Das PFH im Berlin der 80er Jahre

Wir haben die ehemalige Schulleiterin des PFH, Sigrid Ebert, gefragt: Wie war es zur Zeit des Wirkens von Hr. Lohbrunner eigentlich so im PFH? Wie war die Atmosphäre in einer Umgebung, die geprägt war von politischen Turbulenzen und der Inselsituation West-Berlins? Sigrid Ebert hat ihre Erfahrungen in einem Essay aufgeschrieben.

Zum Essay von Sigrid Ebert: Das PFH im letzten Drittel des 20. Jahrhunderts – eine lernende Organisation

Dr. Herbert W. Lohbrunner 1934 – 2021

Ein persönlicher Nachruf von Wolfgang Dohrmann

Herr Lohbrunner war von 1972 bis 1998 Direktor der Stiftung Pestalozzi-Fröbel-Haus und zugleich Leiter der Schulen des PFH. Er hatte vorher an verschiedenen Schulen in Baden-Württemberg und in Bremen als Studienrat und Oberstudienrat mit den Fächern Deutsch und Sozialkunde unterrichtet. Ich lernte ihn 1979 kennen, anlässlich meines Bewerbungsgesprächs für eine Stelle als Lehrer für Englisch, Soziologie und Ökologie an der Fachschule.

Berlin: Eine Stadt im Umbruch
Als Herr Lohbrunner in das damalige West-Berlin und an das PFH kam, befanden sich sowohl die Stadt als auch die Stiftung in einer Umbruchphase. West-Berlin war noch geprägt von den Nachwirkungen der 68er- und der Studentenbewegung: Kinderläden florierten, die Frauenbewegung nahm Fahrt auf, Wohngemeinschaften wurden gegründet, die neuen sozialen Bewegungen stellten viele alte Strukturen in Frage und im PFH arbeitete man noch an einer tiefgreifenden Neustrukturierung sowohl der Ausbildung als auch der Praxiseinrichtungen.

Ein reflektierter und geduldiger Zuhörer
Hr. Lohbrunner sah sich einem hoch engagierten Kollegium gegenüber, das ihm den Anfang nicht leicht machte und ihn als Bewerber "von außen" betrachtete.  Weil er ein guter und geduldiger Zuhörer war, vermied er es, dass sich so manche emotional aufgeladene Stimmung noch weiter aufheizte. Bei der Umsetzung der neuen Ausbildungsordnung machte er sich die Kompetenzen der Kolleginnen zunutze, indem er Vorschläge zur Unterrichtsorganisation, zu schulischen Abläufen etc. entgegennahm, sie reflektierte, ihre Vereinbarkeit mit dem Schulrecht prüfte und darauf inhaltlich einging.

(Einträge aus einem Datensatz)
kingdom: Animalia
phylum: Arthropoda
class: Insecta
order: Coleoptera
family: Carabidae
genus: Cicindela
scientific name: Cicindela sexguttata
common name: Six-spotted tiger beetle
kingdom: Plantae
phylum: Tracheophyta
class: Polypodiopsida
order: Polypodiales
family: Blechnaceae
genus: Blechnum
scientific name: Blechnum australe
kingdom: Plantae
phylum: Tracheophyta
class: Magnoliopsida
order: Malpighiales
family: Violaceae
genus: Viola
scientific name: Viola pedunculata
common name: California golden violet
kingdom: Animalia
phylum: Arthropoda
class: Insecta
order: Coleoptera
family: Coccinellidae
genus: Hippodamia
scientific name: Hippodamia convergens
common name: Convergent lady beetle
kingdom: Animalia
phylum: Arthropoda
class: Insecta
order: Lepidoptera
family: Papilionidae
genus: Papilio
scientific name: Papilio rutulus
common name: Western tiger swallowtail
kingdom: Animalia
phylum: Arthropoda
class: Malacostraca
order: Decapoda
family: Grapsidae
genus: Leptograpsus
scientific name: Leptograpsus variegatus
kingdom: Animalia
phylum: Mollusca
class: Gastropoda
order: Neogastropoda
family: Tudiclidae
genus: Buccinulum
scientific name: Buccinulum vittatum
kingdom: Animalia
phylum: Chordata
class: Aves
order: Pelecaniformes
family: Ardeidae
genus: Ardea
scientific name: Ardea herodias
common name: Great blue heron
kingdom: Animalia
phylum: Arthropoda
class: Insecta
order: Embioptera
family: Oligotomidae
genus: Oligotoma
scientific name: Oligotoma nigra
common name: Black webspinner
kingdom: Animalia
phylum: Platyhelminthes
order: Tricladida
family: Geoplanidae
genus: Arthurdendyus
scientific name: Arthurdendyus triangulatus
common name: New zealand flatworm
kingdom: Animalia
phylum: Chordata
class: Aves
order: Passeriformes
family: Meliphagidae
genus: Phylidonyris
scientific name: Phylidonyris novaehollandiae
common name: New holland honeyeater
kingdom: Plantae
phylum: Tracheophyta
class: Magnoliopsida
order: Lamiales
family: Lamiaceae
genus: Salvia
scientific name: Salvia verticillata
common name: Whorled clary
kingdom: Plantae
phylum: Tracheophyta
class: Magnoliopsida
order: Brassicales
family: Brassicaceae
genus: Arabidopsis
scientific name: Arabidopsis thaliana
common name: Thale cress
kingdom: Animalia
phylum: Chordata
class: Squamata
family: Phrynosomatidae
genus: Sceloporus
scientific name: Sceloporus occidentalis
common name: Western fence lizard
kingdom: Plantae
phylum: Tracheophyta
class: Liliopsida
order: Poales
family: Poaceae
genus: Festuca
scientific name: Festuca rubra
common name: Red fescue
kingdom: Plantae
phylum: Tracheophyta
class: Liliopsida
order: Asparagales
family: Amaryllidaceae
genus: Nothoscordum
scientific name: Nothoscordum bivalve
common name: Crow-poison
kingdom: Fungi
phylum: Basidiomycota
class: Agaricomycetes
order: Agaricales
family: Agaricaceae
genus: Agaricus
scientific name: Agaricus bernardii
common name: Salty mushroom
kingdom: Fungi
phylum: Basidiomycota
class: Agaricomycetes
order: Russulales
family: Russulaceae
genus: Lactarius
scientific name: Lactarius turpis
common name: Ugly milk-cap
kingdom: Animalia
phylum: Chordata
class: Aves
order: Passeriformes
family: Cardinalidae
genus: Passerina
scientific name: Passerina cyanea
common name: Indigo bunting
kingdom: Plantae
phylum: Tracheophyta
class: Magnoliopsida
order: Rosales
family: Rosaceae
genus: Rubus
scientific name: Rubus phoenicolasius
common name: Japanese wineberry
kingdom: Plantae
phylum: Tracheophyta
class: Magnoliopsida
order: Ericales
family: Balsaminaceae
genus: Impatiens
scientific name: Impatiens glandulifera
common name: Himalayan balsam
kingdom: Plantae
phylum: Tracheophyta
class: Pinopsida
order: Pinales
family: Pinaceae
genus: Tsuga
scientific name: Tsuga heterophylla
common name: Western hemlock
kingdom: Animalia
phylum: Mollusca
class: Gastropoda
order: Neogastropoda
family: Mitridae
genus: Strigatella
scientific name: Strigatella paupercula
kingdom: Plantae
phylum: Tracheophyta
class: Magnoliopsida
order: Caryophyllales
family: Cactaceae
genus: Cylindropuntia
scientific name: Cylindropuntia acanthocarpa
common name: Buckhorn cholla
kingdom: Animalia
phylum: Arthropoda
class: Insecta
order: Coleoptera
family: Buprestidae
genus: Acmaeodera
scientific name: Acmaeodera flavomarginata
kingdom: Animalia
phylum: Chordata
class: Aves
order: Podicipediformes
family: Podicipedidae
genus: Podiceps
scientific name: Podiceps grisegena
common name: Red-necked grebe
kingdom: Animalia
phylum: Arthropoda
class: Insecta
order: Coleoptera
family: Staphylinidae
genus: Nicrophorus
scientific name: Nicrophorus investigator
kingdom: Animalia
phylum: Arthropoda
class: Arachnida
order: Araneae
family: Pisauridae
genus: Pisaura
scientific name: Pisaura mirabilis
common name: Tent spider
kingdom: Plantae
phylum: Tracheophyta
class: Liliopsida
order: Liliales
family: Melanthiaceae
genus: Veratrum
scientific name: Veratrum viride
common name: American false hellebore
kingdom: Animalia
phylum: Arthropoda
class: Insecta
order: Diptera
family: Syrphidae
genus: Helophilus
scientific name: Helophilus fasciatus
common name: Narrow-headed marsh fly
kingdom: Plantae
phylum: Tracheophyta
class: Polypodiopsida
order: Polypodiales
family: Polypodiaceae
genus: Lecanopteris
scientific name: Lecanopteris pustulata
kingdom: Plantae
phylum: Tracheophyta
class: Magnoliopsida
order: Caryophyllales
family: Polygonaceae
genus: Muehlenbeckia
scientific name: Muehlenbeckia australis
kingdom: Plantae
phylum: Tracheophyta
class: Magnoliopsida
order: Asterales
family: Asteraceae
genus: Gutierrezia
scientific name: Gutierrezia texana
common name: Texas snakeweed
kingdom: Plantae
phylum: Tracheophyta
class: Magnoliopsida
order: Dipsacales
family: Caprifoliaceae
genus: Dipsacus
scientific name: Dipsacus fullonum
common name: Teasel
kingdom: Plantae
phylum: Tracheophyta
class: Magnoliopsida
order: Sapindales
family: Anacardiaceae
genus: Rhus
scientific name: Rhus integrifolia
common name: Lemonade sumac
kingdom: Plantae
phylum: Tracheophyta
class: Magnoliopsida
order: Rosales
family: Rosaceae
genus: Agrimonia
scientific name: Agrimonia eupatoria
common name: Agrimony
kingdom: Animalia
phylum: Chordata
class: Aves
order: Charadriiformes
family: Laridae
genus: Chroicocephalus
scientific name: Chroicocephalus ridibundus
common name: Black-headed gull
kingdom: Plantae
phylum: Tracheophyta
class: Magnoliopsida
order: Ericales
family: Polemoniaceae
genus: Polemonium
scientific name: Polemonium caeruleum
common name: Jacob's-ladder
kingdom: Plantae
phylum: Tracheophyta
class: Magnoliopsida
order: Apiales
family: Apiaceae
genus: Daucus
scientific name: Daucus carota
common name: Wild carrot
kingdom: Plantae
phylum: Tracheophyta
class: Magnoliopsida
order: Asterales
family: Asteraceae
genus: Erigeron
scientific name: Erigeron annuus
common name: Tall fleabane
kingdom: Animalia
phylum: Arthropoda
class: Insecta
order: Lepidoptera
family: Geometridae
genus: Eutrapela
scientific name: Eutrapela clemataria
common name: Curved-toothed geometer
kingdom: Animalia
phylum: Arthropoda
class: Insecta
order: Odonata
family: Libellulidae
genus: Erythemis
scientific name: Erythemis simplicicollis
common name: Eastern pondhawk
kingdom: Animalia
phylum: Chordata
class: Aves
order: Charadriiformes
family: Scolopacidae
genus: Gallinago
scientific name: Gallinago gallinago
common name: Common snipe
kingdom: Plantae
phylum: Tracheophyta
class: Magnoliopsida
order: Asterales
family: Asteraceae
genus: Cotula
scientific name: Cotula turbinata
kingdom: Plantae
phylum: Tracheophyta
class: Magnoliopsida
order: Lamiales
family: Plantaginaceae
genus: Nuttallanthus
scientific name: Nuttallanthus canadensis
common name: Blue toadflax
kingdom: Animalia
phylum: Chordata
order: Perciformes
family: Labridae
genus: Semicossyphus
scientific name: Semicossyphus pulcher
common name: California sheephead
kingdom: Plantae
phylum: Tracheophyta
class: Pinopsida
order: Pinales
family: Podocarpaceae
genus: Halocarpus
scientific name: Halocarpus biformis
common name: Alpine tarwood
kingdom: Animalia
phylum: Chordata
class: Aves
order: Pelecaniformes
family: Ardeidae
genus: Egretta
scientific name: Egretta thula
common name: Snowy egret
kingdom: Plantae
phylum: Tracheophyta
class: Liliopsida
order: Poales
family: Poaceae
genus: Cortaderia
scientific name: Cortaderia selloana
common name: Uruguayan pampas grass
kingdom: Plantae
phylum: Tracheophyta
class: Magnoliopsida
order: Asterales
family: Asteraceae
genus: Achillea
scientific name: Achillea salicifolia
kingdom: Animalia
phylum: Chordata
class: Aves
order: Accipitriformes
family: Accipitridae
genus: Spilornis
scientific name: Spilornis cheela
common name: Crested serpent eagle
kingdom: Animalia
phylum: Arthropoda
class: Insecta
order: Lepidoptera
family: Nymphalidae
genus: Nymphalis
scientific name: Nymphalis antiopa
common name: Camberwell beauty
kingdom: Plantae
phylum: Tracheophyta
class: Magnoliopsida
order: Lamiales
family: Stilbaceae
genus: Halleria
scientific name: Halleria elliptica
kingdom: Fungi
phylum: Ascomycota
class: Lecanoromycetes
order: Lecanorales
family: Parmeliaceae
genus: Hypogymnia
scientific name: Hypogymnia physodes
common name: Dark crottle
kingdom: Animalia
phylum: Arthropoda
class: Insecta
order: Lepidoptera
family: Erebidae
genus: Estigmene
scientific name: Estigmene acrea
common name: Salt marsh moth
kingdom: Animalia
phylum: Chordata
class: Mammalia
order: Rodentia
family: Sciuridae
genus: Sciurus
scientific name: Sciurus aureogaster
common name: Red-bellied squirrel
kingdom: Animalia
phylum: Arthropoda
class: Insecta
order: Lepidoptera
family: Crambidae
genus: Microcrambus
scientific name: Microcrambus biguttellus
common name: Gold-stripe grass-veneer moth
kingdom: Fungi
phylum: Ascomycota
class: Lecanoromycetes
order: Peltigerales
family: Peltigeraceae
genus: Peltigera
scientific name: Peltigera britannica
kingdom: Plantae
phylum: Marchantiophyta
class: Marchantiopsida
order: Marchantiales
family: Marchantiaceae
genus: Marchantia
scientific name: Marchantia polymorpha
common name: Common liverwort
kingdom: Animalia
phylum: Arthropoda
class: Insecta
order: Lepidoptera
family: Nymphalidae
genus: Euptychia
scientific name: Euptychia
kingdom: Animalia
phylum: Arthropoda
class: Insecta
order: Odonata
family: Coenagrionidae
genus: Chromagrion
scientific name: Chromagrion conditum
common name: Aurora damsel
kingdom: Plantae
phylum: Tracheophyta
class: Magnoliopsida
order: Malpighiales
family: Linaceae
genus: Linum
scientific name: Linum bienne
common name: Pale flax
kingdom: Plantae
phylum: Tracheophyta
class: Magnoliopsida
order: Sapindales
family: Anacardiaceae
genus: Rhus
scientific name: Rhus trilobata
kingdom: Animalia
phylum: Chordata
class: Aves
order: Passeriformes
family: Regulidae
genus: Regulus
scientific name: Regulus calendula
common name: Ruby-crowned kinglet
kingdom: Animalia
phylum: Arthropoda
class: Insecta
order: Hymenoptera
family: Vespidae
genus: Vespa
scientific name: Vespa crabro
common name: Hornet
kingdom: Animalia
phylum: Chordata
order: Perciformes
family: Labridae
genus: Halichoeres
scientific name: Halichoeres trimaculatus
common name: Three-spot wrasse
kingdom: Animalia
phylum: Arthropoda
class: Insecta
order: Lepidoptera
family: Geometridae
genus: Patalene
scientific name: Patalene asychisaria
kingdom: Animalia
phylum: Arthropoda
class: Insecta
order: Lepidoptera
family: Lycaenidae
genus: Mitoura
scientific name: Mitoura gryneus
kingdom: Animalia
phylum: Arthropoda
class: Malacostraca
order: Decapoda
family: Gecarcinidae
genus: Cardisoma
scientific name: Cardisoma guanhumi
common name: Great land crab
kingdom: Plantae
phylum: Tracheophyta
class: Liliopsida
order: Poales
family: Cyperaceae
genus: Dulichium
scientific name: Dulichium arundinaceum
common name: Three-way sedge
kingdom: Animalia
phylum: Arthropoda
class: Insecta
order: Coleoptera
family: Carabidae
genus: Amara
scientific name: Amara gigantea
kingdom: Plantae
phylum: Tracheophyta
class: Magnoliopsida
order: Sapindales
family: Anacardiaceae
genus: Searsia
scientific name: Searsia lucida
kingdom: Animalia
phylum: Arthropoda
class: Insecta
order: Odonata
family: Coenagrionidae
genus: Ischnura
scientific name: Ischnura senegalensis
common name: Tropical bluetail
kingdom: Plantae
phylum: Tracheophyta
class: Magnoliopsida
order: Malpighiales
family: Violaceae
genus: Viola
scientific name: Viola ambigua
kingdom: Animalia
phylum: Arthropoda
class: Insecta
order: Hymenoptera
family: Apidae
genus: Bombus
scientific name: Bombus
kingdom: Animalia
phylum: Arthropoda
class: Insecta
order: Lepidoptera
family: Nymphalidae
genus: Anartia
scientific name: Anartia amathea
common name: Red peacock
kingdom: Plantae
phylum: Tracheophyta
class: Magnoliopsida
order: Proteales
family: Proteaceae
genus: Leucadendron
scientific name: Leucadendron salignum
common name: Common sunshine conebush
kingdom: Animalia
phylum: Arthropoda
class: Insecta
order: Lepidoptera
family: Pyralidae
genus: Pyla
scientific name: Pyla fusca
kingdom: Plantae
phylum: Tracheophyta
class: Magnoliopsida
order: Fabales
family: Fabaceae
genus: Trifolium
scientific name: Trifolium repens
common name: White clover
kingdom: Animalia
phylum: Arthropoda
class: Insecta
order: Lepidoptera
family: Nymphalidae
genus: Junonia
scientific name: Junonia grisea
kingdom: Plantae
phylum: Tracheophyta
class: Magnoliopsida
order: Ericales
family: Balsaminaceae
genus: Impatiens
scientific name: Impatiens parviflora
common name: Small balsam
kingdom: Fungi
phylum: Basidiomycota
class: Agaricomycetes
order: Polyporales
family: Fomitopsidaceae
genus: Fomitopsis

* _Aufgabe_: Entnehmen Sie dem Text über das PFH im Berlin der 80er Jahre die Passage von "Das PFH im Berlin" bis "einem Essay aufgeschrieben." und geben Sie sie wortgetreu wieder.

* _Schriftliche Antwort_:
Das PFH im Berlin der 80er Jahre

Wir haben die ehemalige Schulleiterin des PFH, Sigrid Ebert, gefragt: Wie war es zur Zeit des Wirkens von Hr. Lohbrunner eigentlich so im PFH? Wie war die Atmosphäre in einer Umgebung, die geprägt war von politischen Turbulenzen und der Inselsituation West-Berlins? Sigrid Ebert hat ihre Erfahrungen in einem Essay aufgeschrieben.